Arnaud Dupui-Castères : Globalement le monde de l’entreprise a compris le rôle qu’il devait jouer pendant cette crise sanitaire. Plus que la population, les entreprises et leurs dirigeants ont acquis des réflexes et ont su mettre en place des procédés réactifs en cas d’alerte.  On peut d’ailleurs souligner que les grands groupes internationaux font à ce titre meilleure figure que les plus petites structures.

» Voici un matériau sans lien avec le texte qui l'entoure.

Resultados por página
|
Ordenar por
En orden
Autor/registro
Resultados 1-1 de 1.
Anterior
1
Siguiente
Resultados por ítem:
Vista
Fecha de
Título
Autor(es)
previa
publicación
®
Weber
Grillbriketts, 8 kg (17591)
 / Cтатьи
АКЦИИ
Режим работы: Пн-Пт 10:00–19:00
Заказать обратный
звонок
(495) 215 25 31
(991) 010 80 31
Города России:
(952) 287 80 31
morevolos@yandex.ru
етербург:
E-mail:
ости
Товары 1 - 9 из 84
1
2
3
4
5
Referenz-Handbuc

En effet, leur présence sur tous les continents a renforcé leur exposition aux menaces et donc amélioré logiquement les mécanismes de défense et de protection en place.

Si les grandes sociétés possèdent une logistique et les moyens humains suffisants pour veiller à la préparation sur le long terme des dispositifs d’alertes, les petites TPE recourent le plus souvent à la « débrouille ». Parce qu’elles n’ont pas les mêmes contraintes organisationnelles, ces petites entreprises peuvent faire face et mettre en place un mode de fonctionnement alternatif très rapidement ; une chose qu’elles ont l’habitude de faire chaque jour.

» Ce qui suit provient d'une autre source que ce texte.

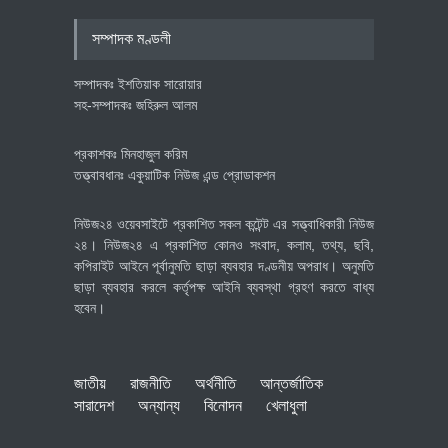
অর্থনীতি
July 23, 2026
সম্পাদক মণ্ডলী
সম্পাদকঃ ইশতিয়াক সারোয়ার
সহ-সম্পাদকঃ জহিরুল আলম
প্রকাশকঃ মিনহাজুল করিম
তত্ত্বাবধানঃ একুয়াটিক নিউজ এন্ড প্রোডাকশন
নিউজ২৪ ওয়েবসাইটে প্রকাশিত সকল কন্টেন্ট এর সত্ত্বাধিকারী নিউজ
২৪। নিউজ২৪ এ প্রকাশিত কোনও সংবাদ, কলাম, তথ্য, ছবি,
কপিরাইট আইনে পূর্বানুমতি ছাড়া ব্যবহার দণ্ডনীয় অপরাধ। অনুমতি
ছাড়া ব্যবহার করলে কর্তৃপক্ষ আইনি ব্যবস্থা গ্রহণ করতে বাধ্য
হবেন।
জাতীয়
রাজনীতি
অর্থনীতি
আন্তর্জাতিক
সারাদেশ
অন্যান্য
বিনোদন
খেলাধুলা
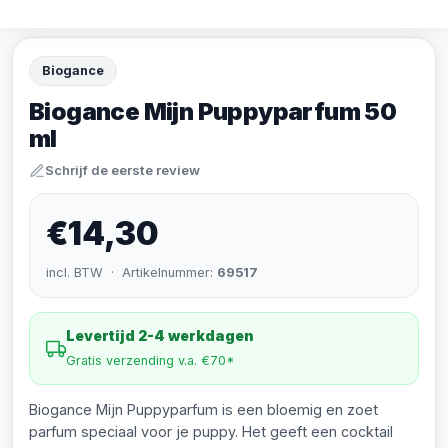
Biogance
Biogance Mijn Puppyparfum 50
ml
Schrijf de eerste review
€14,30
incl. BTW · Artikelnummer:
69517
Levertijd 2-4 werkdagen
Gratis verzending v.a. €70*
Biogance Mijn Puppyparfum is een bloemig en zoet
parfum speciaal voor je puppy. Het geeft een cocktail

 » L’absence de préparation fait craindre un risque organisationnel et économique» 

Le vrai problème se pose pour les entreprises entre 500 et 2000 salariés car l’absence de préparation fait craindre une désorganisation importante voire ingérable si une pandémie survenait. Pourtant, ce sont des entreprises qui ont un rôle central à jouer car elles constituent le cœur de l’activité du pays.

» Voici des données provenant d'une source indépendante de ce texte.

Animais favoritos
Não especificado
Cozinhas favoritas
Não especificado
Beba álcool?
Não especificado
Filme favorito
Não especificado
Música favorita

Concernant ces entreprises, le risque sanitaire n’est donc souvent pas pris en compte, ni au niveau organisationnel, ni même économique. Ce manque d’anticipation face aux risques peut leur causer des dégâts très importants. En refusant de se projeter et d’imaginer quels pourraient être les scénarii possibles par exemple en cas de pandémie, elles font courir un risque important à leur équilibre économique et à leurs salariés. Ces entreprises vont alors devoir improviser à chaud, rendant chaque décision encore plus lourde de conséquence.